**YOUR ASSIGNMENT:**
Please reproduce, word for word, the text that follows each of the entries below. Leave the pictures out of your answer.

**EXERCISE INPUTS:**
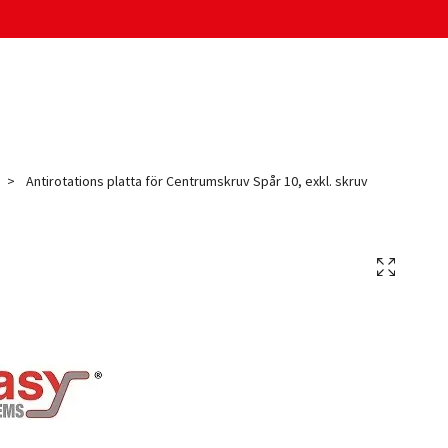
Antirotations platta för Centrumskruv Spår 10, exkl. skruv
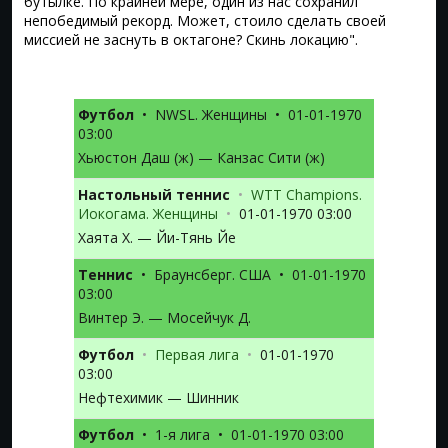
бутылке. По крайней мере, один из нас сохранил
непобедимый рекорд. Может, стоило сделать своей
миссией не заснуть в октагоне? Скинь локацию".
Футбол
•
NWSL. Женщины
•
01-01-1970
03:00
Хьюстон Даш (ж) — Канзас Сити (ж)
Настольный теннис
•
WTT Champions.
Иокогама. Женщины
•
01-01-1970 03:00
Хаята Х. — Йи-Тянь Йе
Теннис
•
Браунсберг. США
•
01-01-1970
03:00
Винтер Э. — Мосейчук Д.
Футбол
•
Первая лига
•
01-01-1970
03:00
Нефтехимик — Шинник
Футбол
•
1-я лига
•
01-01-1970 03:00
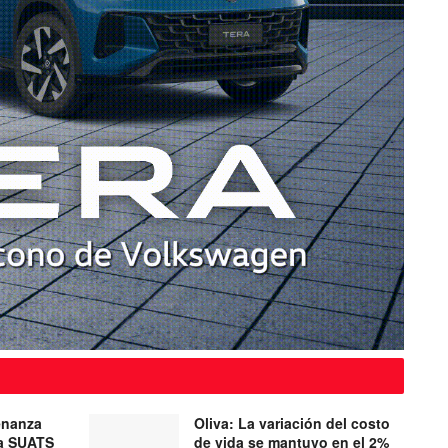
enanza
Oliva: La variación del costo
ma SUATS
de vida se mantuvo en el 2%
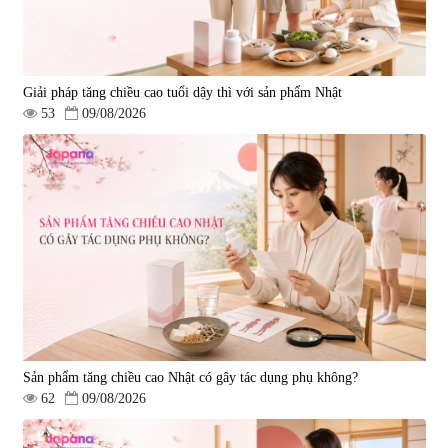
Giải pháp tăng chiều cao tuổi dậy thì với sản phẩm Nhật
53
09/08/2026
Sản phẩm tăng chiều cao Nhật có gây tác dụng phụ không?
62
09/08/2026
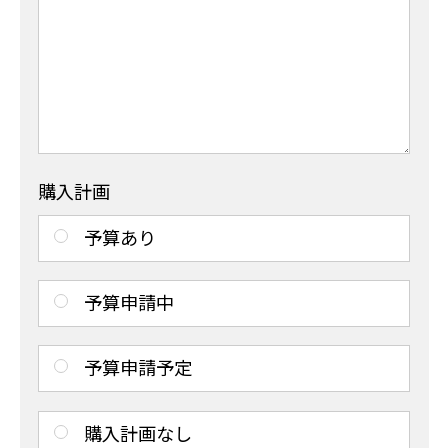
購入計画
予算あり
予算申請中
予算申請予定
購入計画なし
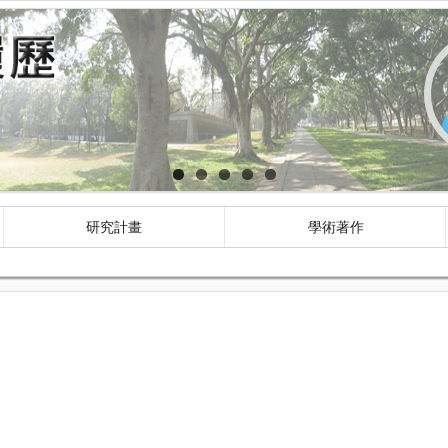
研究計畫
學術著作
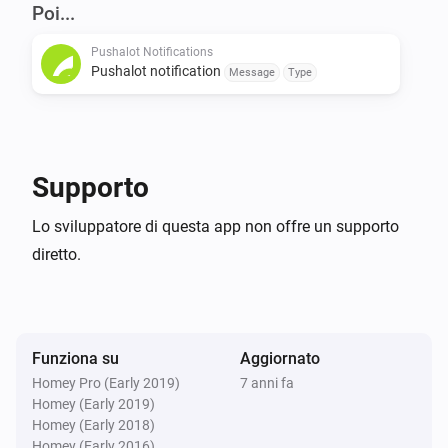
Donate

Poi...
Pushalot Notifications
If the Pushalot app is useful to you, buy me a beer!

Pushalot notification
Message
Type
[Paypal donate]

Changelog

Supporto
0.0.2

Lo sviluppatore di questa app non offre un supporto
diretto.
-   Added check to see if Message isn’t empty to fix app 
crash

-   Added Insight logging support
Funziona su
Aggiornato
Homey Pro (Early 2019)
7 anni fa
Homey (Early 2019)
Homey (Early 2018)
Homey (Early 2016)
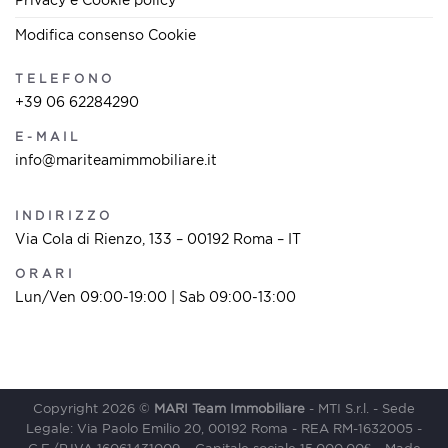
Modifica consenso Cookie
TELEFONO
+39 06 62284290
E-MAIL
info@mariteamimmobiliare.it
INDIRIZZO
Via Cola di Rienzo, 133 – 00192 Roma – IT
ORARI
Lun/Ven 09:00-19:00 | Sab 09:00-13:00
Copyright 2026 ©
MARI Team Immobiliare
- MTI S.r.l. - Sede
Legale: Via Paolo Emilio 20, 00192 Roma - REA RM-1632005 -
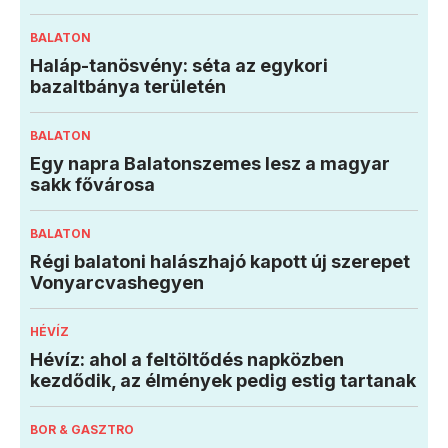
BALATON
Haláp-tanösvény: séta az egykori
bazaltbánya területén
BALATON
Egy napra Balatonszemes lesz a magyar
sakk fővárosa
BALATON
Régi balatoni halászhajó kapott új szerepet
Vonyarcvashegyen
HÉVÍZ
Hévíz: ahol a feltöltődés napközben
kezdődik, az élmények pedig estig tartanak
BOR & GASZTRO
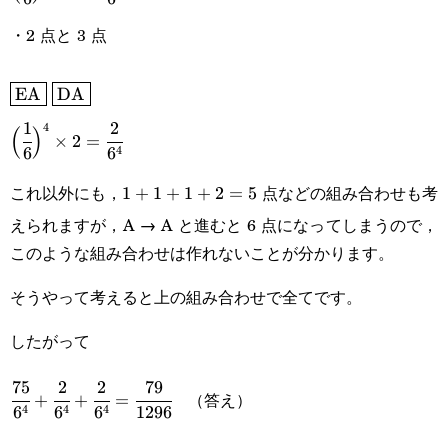
{6}\Big)^4\times2=\cfrac{2}
・2 点と 3 点
{6^4}
\boxed{\text{EA}}\space\boxed{\text{DA}}
EA
DA
1
2
\Big(\cfrac{1}
4
(
)
×
2
=
4
6
6
{6}\Big)^4\times2=\cfrac{2}
これ以外にも，
点などの組み合わせも考
1+1+1+2=5
1
+
1
+
1
+
2
=
5
{6^4}
えられますが，A → A と進むと 6 点になってしまうので，
このような組み合わせは作れないことが分かります。
そうやって考えると上の組み合わせで全てです。
したがって
75
2
2
79
\cfrac{75}
（答え）
+
+
=
4
4
4
6
6
6
1296
{6^4}+\cfrac{2}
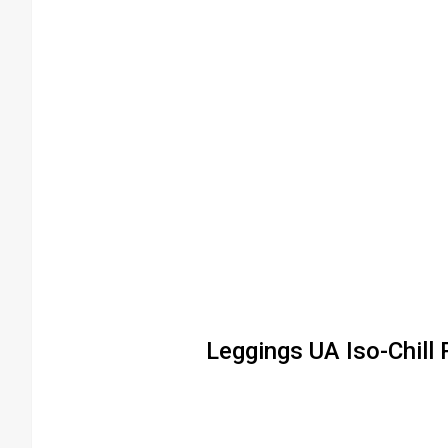
–
–
–
Leggings UA Iso-Chill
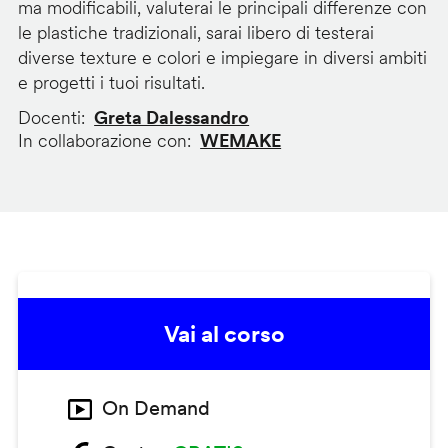
ma modificabili, valuterai le principali differenze con
le plastiche tradizionali, sarai libero di testerai
diverse texture e colori e impiegare in diversi ambiti
e progetti i tuoi risultati.
Docenti
Greta Dalessandro
In collaborazione con
WEMAKE
Vai al corso
On Demand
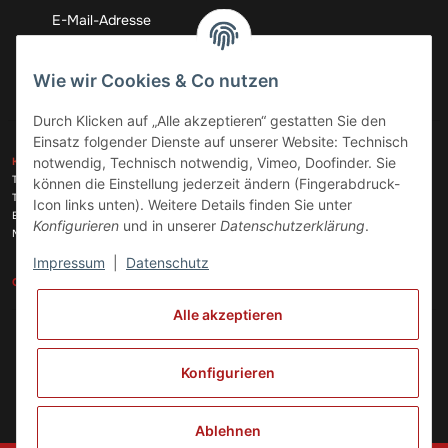
Abonnieren
Wie wir Cookies & Co nutzen
Durch Klicken auf „Alle akzeptieren“ gestatten Sie den
Einsatz folgender Dienste auf unserer Website: Technisch
ZAHLUNGSARTEN
notwendig, Technisch notwendig, Vimeo, Doofinder. Sie
KONTAKT
Telefon:
+49 (0)6074 816 08 0
können die Einstellung jederzeit ändern (Fingerabdruck-
Telefax:
+49 (0)6074 215 08 60
Icon links unten). Weitere Details finden Sie unter
VERSANDARTEN
E-Mail:
info@meinhausgeraetedoc.de
Konfigurieren
und in unserer
Datenschutzerklärung
.
Max Planck Str. 6 c, 63322 Rödermark
Impressum
|
Datenschutz
GESETZLICHE INFORMATIONEN
INFORMATIONEN
Alle akzeptieren
Vertrag widerrufen
Konfigurieren
Ablehnen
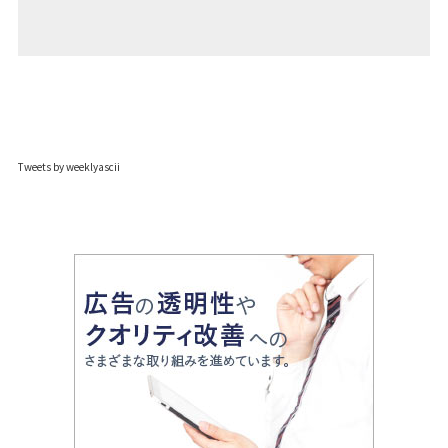
Tweets by weeklyascii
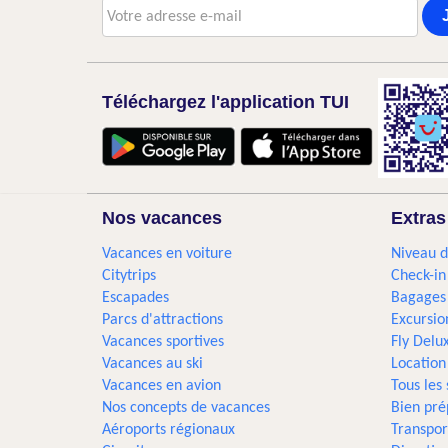
Téléchargez l'application TUI
Nos vacances
Extras
Vacances en voiture
Niveau d
Citytrips
Check-in
Escapades
Bagages
Parcs d'attractions
Excursio
Vacances sportives
Fly Delu
Vacances au ski
Location
Vacances en avion
Tous les
Nos concepts de vacances
Bien pré
Aéroports régionaux
Transpor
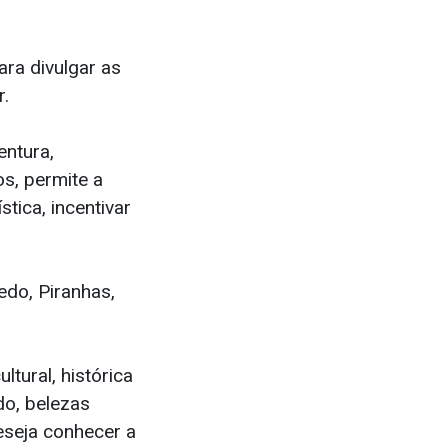
ara divulgar as
r.
entura,
os, permite a
stica, incentivar
edo, Piranhas,
tural, histórica
do, belezas
deseja conhecer a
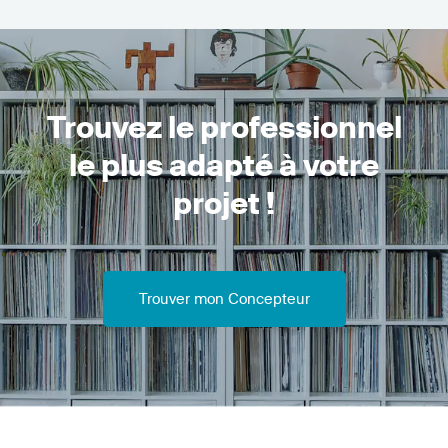
Trouvez le professionnel
le plus adapté à votre
projet !
Trouver mon Concepteur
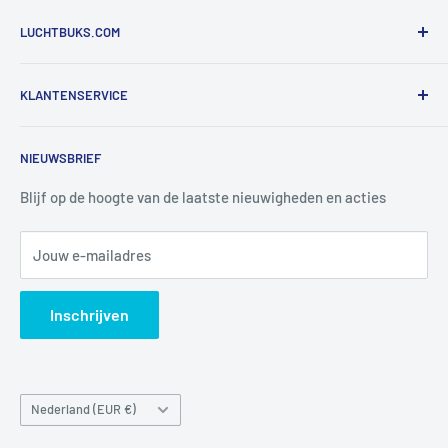
LUCHTBUKS.COM
De Bascule VOF
KLANTENSERVICE
Utrechtlaan 9
4926 CK LAGE ZWALUWE
Contact
NIEUWSBRIEF
Informatie
Tel:
+31 6 345 30 448
Mail:
info@luchtbuks.com
Privacybeleid
Blijf op de hoogte van de laatste nieuwigheden en acties
Retour / terugbetaling
Jouw e-mailadres
Verzendbeleid
Search
Inschrijven
Land/regio
Nederland (EUR €)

**SOLUTION TO THIS EXERCISE:**
Antirotations platta för Centrumskruv Spår 10, exkl. skruv
бутылке. По крайней мере, один из нас сохранил
непобедимый рекорд. Может, стоило сделать своей
миссией не заснуть в октагоне? Скинь локацию".
Футбол
•
NWSL. Женщины
•
01-01-1970
03:00
Хьюстон Даш (ж) — Канзас Сити (ж)
Настольный теннис
•
WTT Champions.
Иокогама. Женщины
•
01-01-1970 03:00
Хаята Х. — Йи-Тянь Йе
Теннис
•
Браунсберг. США
•
01-01-1970
03:00
Винтер Э. — Мосейчук Д.
Футбол
•
Первая лига
•
01-01-1970
03:00
Нефтехимик — Шинник
Футбол
•
1-я лига
•
01-01-1970 03:00
enanza
Oliva: La variación del costo
ma SUATS
de vida se mantuvo en el 2%
Giải pháp tăng chiều cao tuổi dậy thì với sản phẩm Nhật
53
09/08/2026
Sản phẩm tăng chiều cao Nhật có gây tác dụng phụ không?
62
09/08/2026
購入計画
予算あり
予算申請中
予算申請予定
購入計画なし
研究計畫
學術著作
Donate

Poi...
Pushalot Notifications
If the Pushalot app is useful to you, buy me a beer!

Pushalot notification
Message
Type
[Paypal donate]

Changelog

Supporto
0.0.2

Lo sviluppatore di questa app non offre un supporto
diretto.
-   Added check to see if Message isn’t empty to fix app 
crash

-   Added Insight logging support
Funziona su
Aggiornato
Homey Pro (Early 2019)
7 anni fa
Homey (Early 2019)
Homey (Early 2018)
Homey (Early 2016)
Modifica consenso Cookie
TELEFONO
+39 06 62284290
E-MAIL
info@mariteamimmobiliare.it
INDIRIZZO
Via Cola di Rienzo, 133 – 00192 Roma – IT
ORARI
Lun/Ven 09:00-19:00 | Sab 09:00-13:00
Copyright 2026 ©
MARI Team Immobiliare
- MTI S.r.l. - Sede
Legale: Via Paolo Emilio 20, 00192 Roma - REA RM-1632005 -
BALATON
Haláp-tanösvény: séta az egykori
bazaltbánya területén
BALATON
Egy napra Balatonszemes lesz a magyar
sakk fővárosa
BALATON
Régi balatoni halászhajó kapott új szerepet
Vonyarcvashegyen
HÉVÍZ
Hévíz: ahol a feltöltődés napközben
kezdődik, az élmények pedig estig tartanak
BOR & GASZTRO
{6}\Big)^4\times2=\cfrac{2}
・2 点と 3 点
{6^4}
\boxed{\text{EA}}\space\boxed{\text{DA}}
EA
DA
1
2
\Big(\cfrac{1}
4
(
)
×
2
=
4
6
6
{6}\Big)^4\times2=\cfrac{2}
これ以外にも，
点などの組み合わせも考
1+1+1+2=5
1
+
1
+
1
+
2
=
5
{6^4}
えられますが，A → A と進むと 6 点になってしまうので，
このような組み合わせは作れないことが分かります。
そうやって考えると上の組み合わせで全てです。
したがって
75
2
2
79
\cfrac{75}
（答え）
+
+
=
4
4
4
6
6
6
1296
{6^4}+\cfrac{2}
–
–
–
Leggings UA Iso-Chill
ma modificabili, valuterai le principali differenze con
le plastiche tradizionali, sarai libero di testerai
diverse texture e colori e impiegare in diversi ambiti
e progetti i tuoi risultati.
Docenti
Greta Dalessandro
In collaborazione con
WEMAKE
Vai al corso
On Demand
Abonnieren
Wie wir Cookies & Co nutzen
Durch Klicken auf „Alle akzeptieren“ gestatten Sie den
Einsatz folgender Dienste auf unserer Website: Technisch
ZAHLUNGSARTEN
notwendig, Technisch notwendig, Vimeo, Doofinder. Sie
KONTAKT
Telefon:
+49 (0)6074 816 08 0
können die Einstellung jederzeit ändern (Fingerabdruck-
Telefax:
+49 (0)6074 215 08 60
Icon links unten). Weitere Details finden Sie unter
VERSANDARTEN
E-Mail:
info@meinhausgeraetedoc.de
Konfigurieren
und in unserer
Datenschutzerklärung
.
Max Planck Str. 6 c, 63322 Rödermark
Impressum
|
Datenschutz
GESETZLICHE INFORMATIONEN
INFORMATIONEN
Alle akzeptieren
Vertrag widerrufen
Konfigurieren
Ablehnen
Tweets by weeklyascii
Téléchargez l'application TUI
Nos vacances
Extras
Vacances en voiture
Niveau d
Citytrips
Check-in
Escapades
Bagages
Parcs d'attractions
Excursio
Vacances sportives
Fly Delu
Vacances au ski
Location
Vacances en avion
Tous les
Nos concepts de vacances
Bien pré
Aéroports régionaux
Transpor
ara divulgar as
r.
entura,
os, permite a
stica, incentivar
edo, Piranhas,
tural, histórica
do, belezas
deseja conhecer a
Trouvez le professionnel
le plus adapté à votre
projet !
Trouver mon Concepteur
LUCHTBUKS.COM
De Bascule VOF
KLANTENSERVICE
Utrechtlaan 9
4926 CK LAGE ZWALUWE
Contact
NIEUWSBRIEF
Informatie
Tel:
+31 6 345 30 448
Mail:
info@luchtbuks.com
Privacybeleid
Blijf op de hoogte van de laatste nieuwigheden en acties
Retour / terugbetaling
Jouw e-mailadres
Verzendbeleid
Search
Inschrijven
Land/regio
Nederland (EUR €)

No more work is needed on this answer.